Specific learnings for Locara

  1. Macs are the privileged target for v1. Unified memory + the Metal/MLX/llama.cpp stack means the same Locara app can run 7B-class models on a $599 Mac mini and 70B-class on a Mac Studio without changing code paths. Cross-platform support comes after.
  2. Document a clear “device class” matrix in the manifest schema (see the table at the top of this note). Apps declare minimum tier; runtime computes user’s actual tier and matches. Fail loud at install time if mismatched.
  3. Discrete-GPU PCs are an important secondary target. RTX 4090 / 5090 owners are local-LLM enthusiasts and prosumer Locara customers. Support CUDA via llama.cpp / vLLM-equivalent backends, but recognize that consumer VRAM ceiling caps capability vs. Mac Studio.
  4. Strix Halo opens the x86 wedge. AMD Strix Halo’s 128 GB unified memory + strong iGPU is the first credible non-Apple platform for large-model local AI. Worth tracking; Locara’s cross-platform path likely runs through it before generic Windows-PC support.

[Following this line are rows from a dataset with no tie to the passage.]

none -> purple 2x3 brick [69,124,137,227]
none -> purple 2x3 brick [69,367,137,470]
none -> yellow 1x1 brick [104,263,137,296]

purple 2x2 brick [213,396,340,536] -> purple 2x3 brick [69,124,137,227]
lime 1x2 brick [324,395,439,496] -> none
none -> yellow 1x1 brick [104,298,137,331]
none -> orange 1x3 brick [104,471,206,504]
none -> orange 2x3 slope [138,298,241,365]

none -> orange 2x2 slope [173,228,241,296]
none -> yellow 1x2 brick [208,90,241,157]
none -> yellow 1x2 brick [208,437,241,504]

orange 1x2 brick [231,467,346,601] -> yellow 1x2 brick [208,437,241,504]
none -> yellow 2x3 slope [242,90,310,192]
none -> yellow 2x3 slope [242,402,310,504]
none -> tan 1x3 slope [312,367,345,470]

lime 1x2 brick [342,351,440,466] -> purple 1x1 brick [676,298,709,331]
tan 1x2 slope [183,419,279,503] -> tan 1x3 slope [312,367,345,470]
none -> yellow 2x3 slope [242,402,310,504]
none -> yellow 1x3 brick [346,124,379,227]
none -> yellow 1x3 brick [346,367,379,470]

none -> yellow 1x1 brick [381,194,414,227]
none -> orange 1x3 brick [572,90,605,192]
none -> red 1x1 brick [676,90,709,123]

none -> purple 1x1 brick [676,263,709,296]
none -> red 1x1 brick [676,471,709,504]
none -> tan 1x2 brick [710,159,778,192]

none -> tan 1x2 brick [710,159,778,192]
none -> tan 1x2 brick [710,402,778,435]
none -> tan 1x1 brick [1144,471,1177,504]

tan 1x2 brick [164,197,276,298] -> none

  5. Mobile is real but constrained. A18 Pro / A19 Pro / Snapdragon Elite / Tensor G5 can run 3–7B Q4 models. iPad Pro (M4) is the highest-capability handheld for LLMs. Don’t dismiss mobile — design app capability tiers so the same Locara app gracefully scales down.

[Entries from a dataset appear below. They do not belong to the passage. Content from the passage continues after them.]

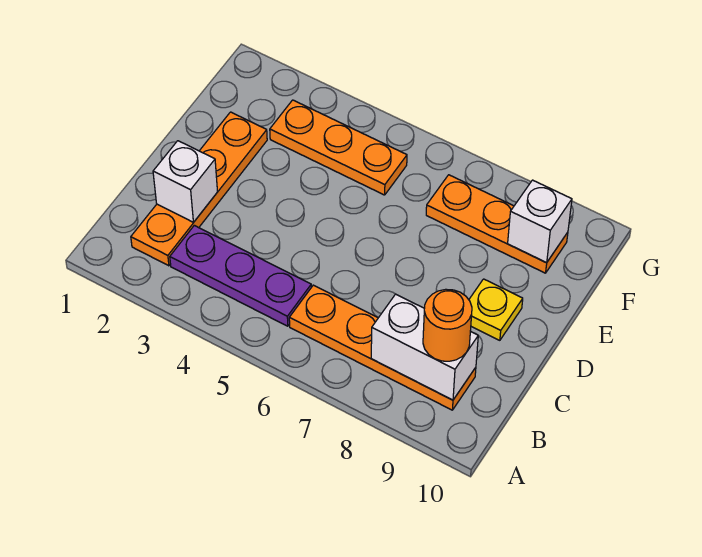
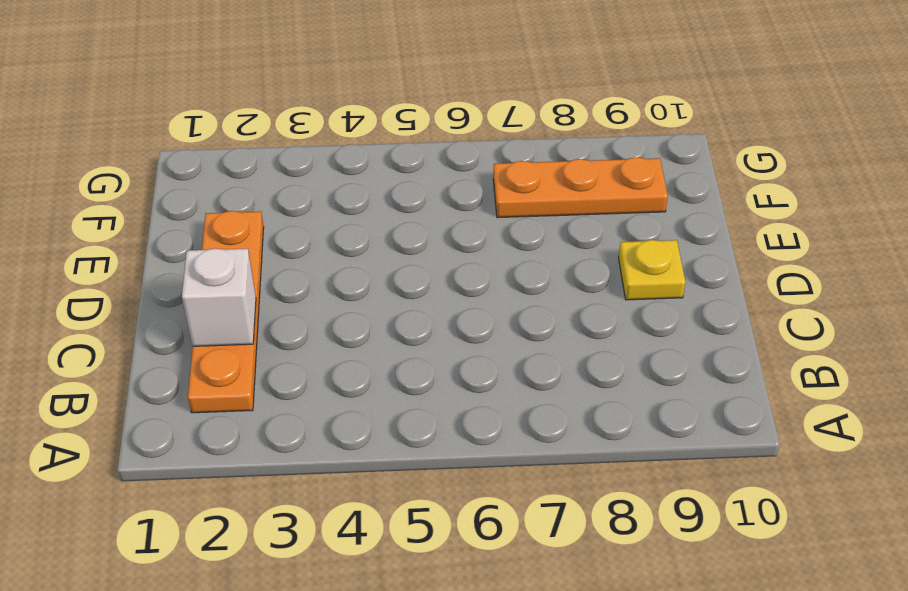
none -> purple 1x3 plate [170,225,311,326]
none -> orange 1x4 plate [289,285,476,410]

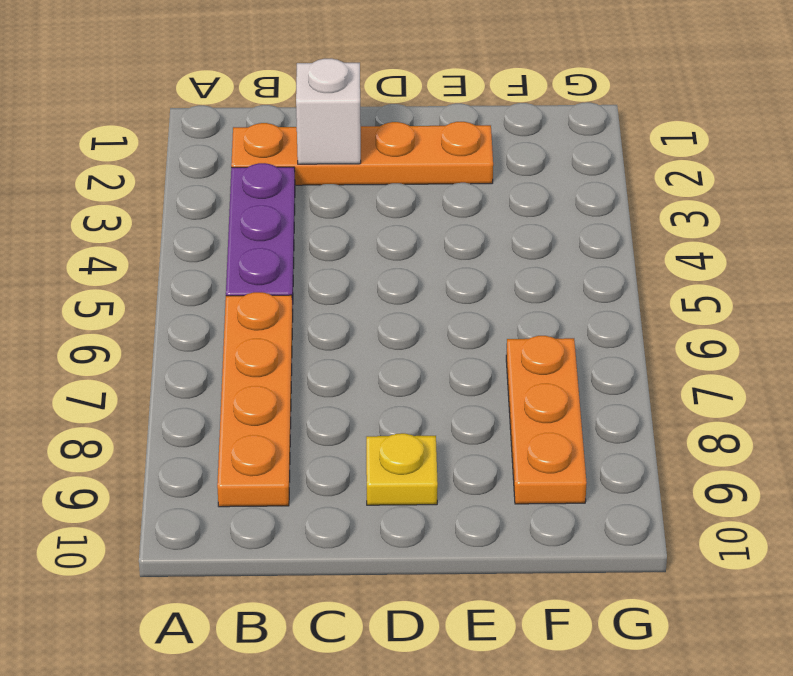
none -> orange 1x3 plate [270,100,407,195]
none -> white 1x2 brick [371,294,478,400]

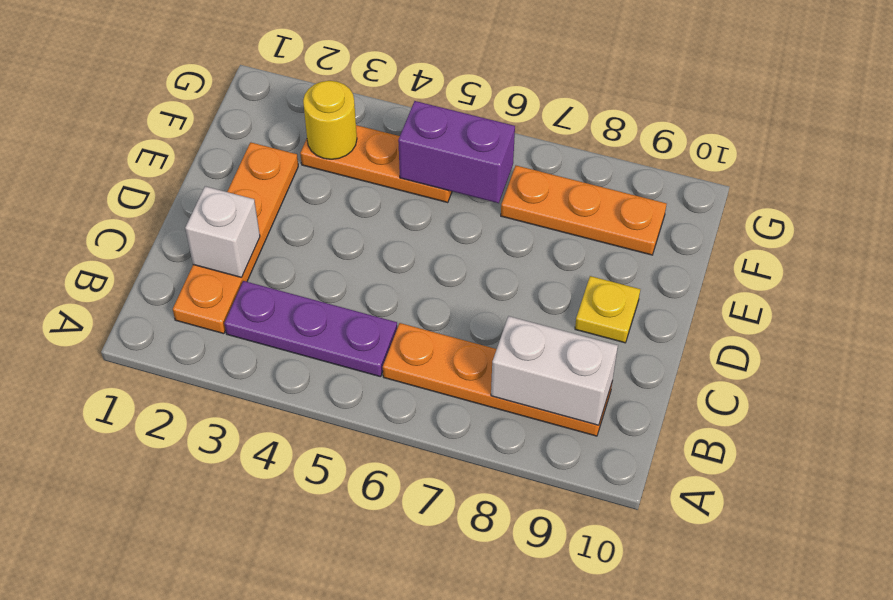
yellow 1x1 round brick [303,81,357,159] -> none
purple 1x2 brick [398,101,515,203] -> none
none -> white 1x1 brick [508,180,572,263]
none -> orange 1x1 round brick [423,289,472,361]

  6. NPUs remain a fragmented frontier. Apple Neural Engine, Hexagon, XDNA, Intel NPU all exist; tooling is incompatible. Don’t make NPU support a v1 requirement. GPU/CPU paths with NPU as opportunistic acceleration is the durable abstraction.

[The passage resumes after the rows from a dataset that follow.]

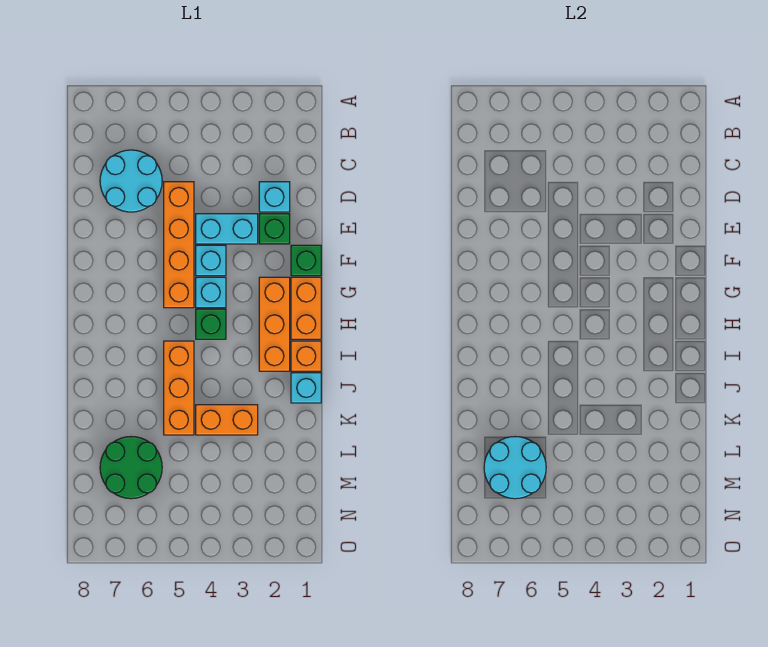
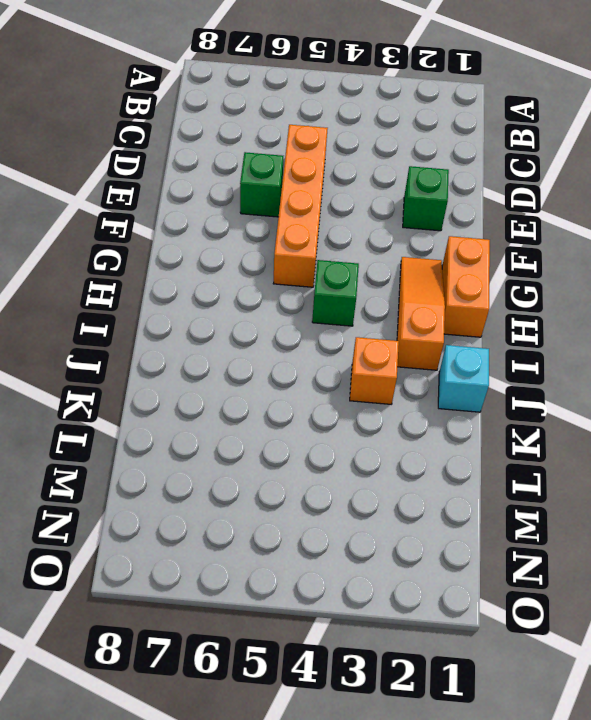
green 1x1 brick [240,152,283,217] -> green 1x1 brick moved to [291,245,321,276]
orange 1x3 slope [397,257,445,370] -> orange 1x3 brick [259,277,290,371]
orange 1x1 brick [350,337,399,404] -> orange 1x1 brick moved to [291,341,321,371]
none -> cyan 2x2 round brick [100,150,162,212]
none -> cyan 1x1 brick [259,182,290,212]
none -> cyan 1x2 brick [196,214,258,244]

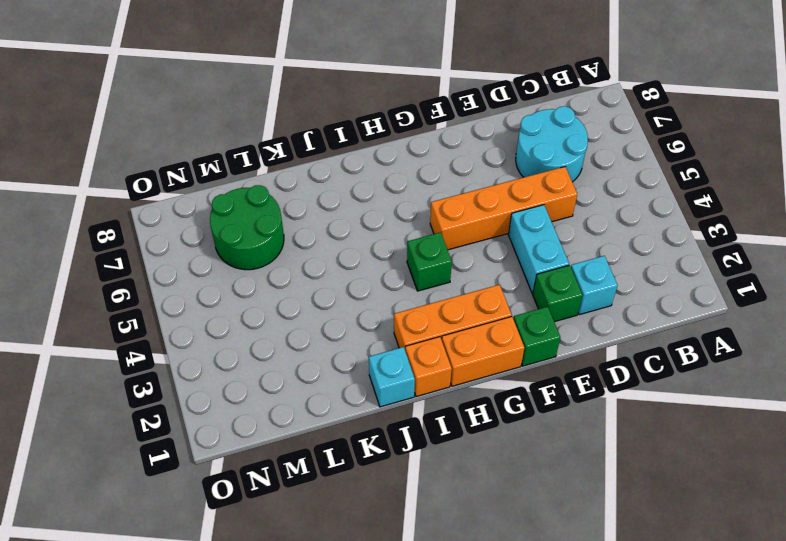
none -> cyan 1x1 brick [196,245,226,276]
none -> cyan 1x1 brick [196,277,226,308]
none -> orange 1x3 brick [164,341,194,435]

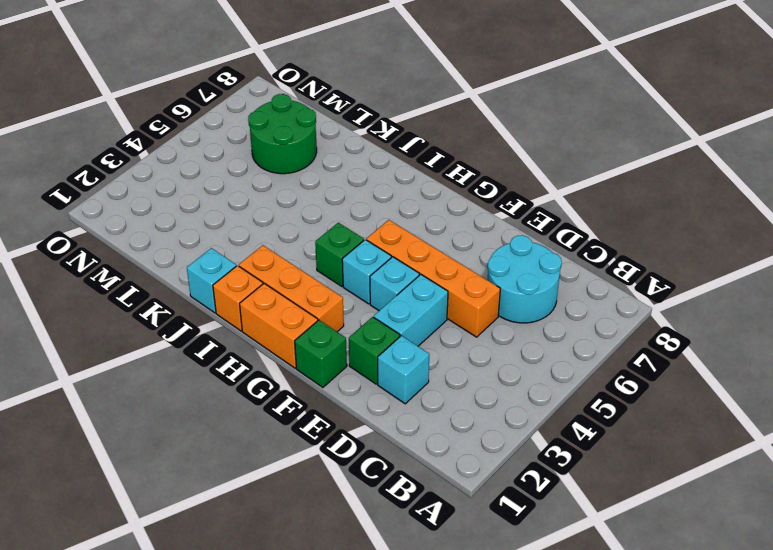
none -> orange 1x3 brick [164,341,194,435]
none -> orange 1x2 brick [196,405,258,435]
none -> cyan 2x2 round brick [484,437,546,499]

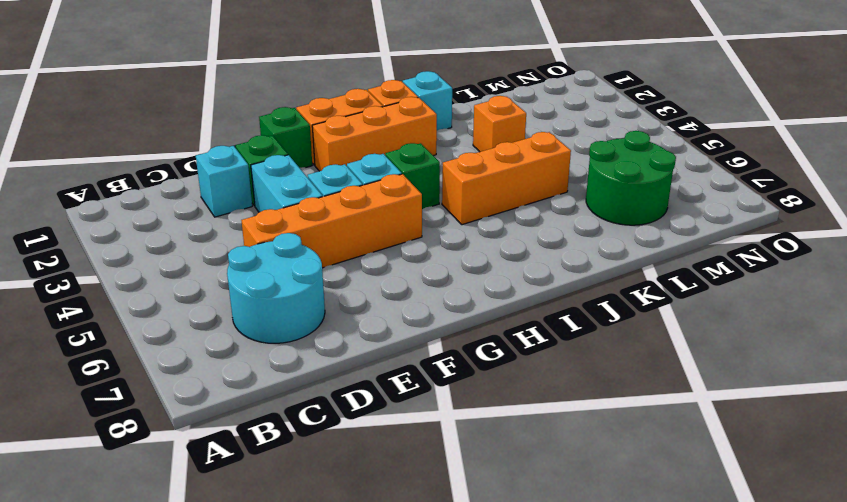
orange 1x1 brick [473,96,526,152] -> orange 1x2 brick [196,405,258,435]
none -> cyan 2x2 round brick [484,437,546,499]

  7. Server-class compute trickles down ~3–4 years. What ran on 8× H100s in 2023 (175B at FP16) runs on a Mac Studio in 2025 at Q4. The local-AI bet is fundamentally that this trickle continues. As of 2026 the trajectory is solid; the leaders (NVIDIA / AMD / Google / Cerebras) are all shipping new generations on schedule.
  8. Memory bandwidth, in GB/s, is the single most predictive number for “how fast does my model run on this device.” Publish it on every device card alongside RAM size and core count.

References

  • Chips and Cheese (https://chipsandcheese.com) — deep CPU microarchitecture analysis, especially Apple/Qualcomm/AMD core comparisons.
  • SemiAnalysis (Dylan Patel) — definitive product/process tracking and economics.
  • TechPowerUp GPU Database (https://techpowerup.com/gpu-specs/) — exhaustive GPU specs.
  • Apple WWDC sessions on Metal / MLX / Apple Intelligence (annual, free on developer.apple.com).
  • NVIDIA GTC keynotes (Jensen Huang’s annual roadmap reveals).
  • AMD CES / Computex announcements (Lisa Su’s keynotes).
  • Geekerwan YouTube channel — deep mobile SoC analysis with serious benchmarking discipline.
  • Notebookcheck (https://notebookcheck.net) — laptop CPU/GPU benchmarks at scale.
  • r/LocalLLaMA — community-driven hardware testing for local LLM workloads. The single most useful aggregator of “what tok/s does X get on Y.”
  • Hardware Unboxed / Gamers Nexus (YouTube) — desktop GPU and CPU testing.